Effective power has slipped from the hands of the WASP plutocracy (except of course for those few members of the old elite who have remained very rich), but not the power to anoint, to give the new rich a certain gloss and increased respectability. That is why Mr. and Mrs. New Money collect the old rich, even as they constitute great art collections, acquire historic dwellings, and take up polo and the most expensive of blood sports. The pattern is not novel. After all, so many of the grandest old WASPs descend from robber barons of the end of the last century and their hangers on. Those worthies knew that in a democracy, since you can’t become a prince or a marquis, you had better found a museum, give to charities, and shine as a patron of the arts.

Q: One is continually startled by the elemental sexuality that invades the decorous atmosphere of your novels. What is the significance of this counterpoint?

LB: There is a considerable amount of powerful sex in my novels because I think the sexual drive exerts an overpowering influence on us. Beyond procuring pleasure, it opens us to one another, it ripens us much as the sun ripens green fruit. Indeed I have always thought that sex is the only proven means of breaking out of our solitude. That is more important than sex as a means of exerting power.

Q: One of the most moving elements of the novel is Mistler’s relationship with his son, Sam.
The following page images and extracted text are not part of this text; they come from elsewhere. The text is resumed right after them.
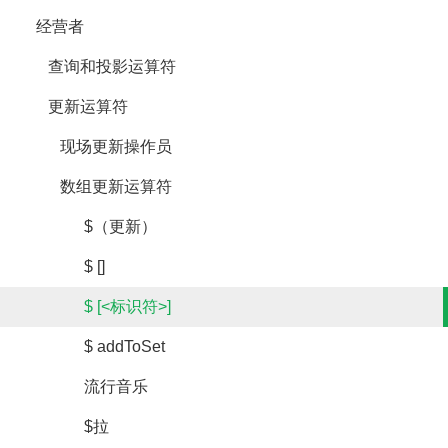
经营者
查询和投影运算符
更新运算符
现场更新操作员
数组更新运算符
$（更新）
$ []
$ [<标识符>]
$ addToSet
流行音乐
$拉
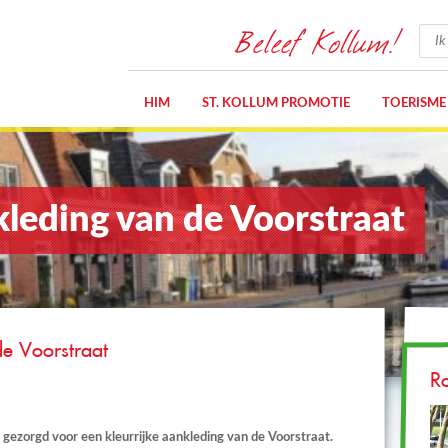
Beleef Kollum!
HIM
ST. KOLLUM PROMOTIE
TOERISME
kleding van de Voorstraat
de Voorstraat
R
gezorgd voor een kleurrijke aankleding van de Voorstraat.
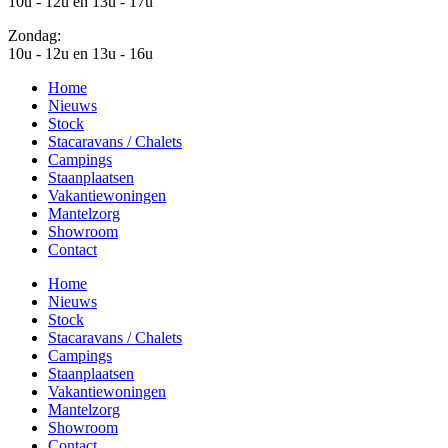
10u - 12u en 13u - 17u
Zondag:
10u - 12u en 13u - 16u
Home
Nieuws
Stock
Stacaravans / Chalets
Campings
Staanplaatsen
Vakantiewoningen
Mantelzorg
Showroom
Contact
Home
Nieuws
Stock
Stacaravans / Chalets
Campings
Staanplaatsen
Vakantiewoningen
Mantelzorg
Showroom
Contact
What have you learned about fatherhood through writing this novel?

LB: How one never does anything right, how almost every well-intentioned action miscarries, how nothing can be truly repaired. Parental love is tragic; the relationship necessarily ends in loss. One’s adult children are fatally different from the childhood images fixed in one’s memory; they may be splendid, but they are different, and in the meantime one has become an old man. If one is lucky, one will receive from the son the rite of forgiveness, as Mistler hopes he will receive it from Sam, perhaps because he has accepted so totally what time has made of that once beautiful child who is his only son. I always have in mind those lines in Yeats’s "Among School Children," where the poet asks himself what woman would think the shape of her son with sixty of more winters on its head a compensation for the pain of his birth or the uncertainty of what awaits him.

When it comes to their emotions, fathers and mothers aren’t all that different.

Q: Where do you see Mistler’s Exit in the development of your novels since Wartime Lies? What’s next for you?

LB: I hope I have made progress in learning the novelist’s craft. My themes have remained the same: our dreadful isolation (Proust put it unforgettably when the narrator learns his grandmother is dying: Chaque personne est bien seule), and how only love and solidarity can help us break out of our isolation; men’s indifference to other men, which is the bland mask of cruelty; death as our absolute ending.

Before I reach that ending, I would like to write more novels. The one I am beginning to write is actually a temporary resurrection. I intend to bring back Schmidtie, the crotchety protagonist of About Schmidt, and his magnificent friend, Carrie.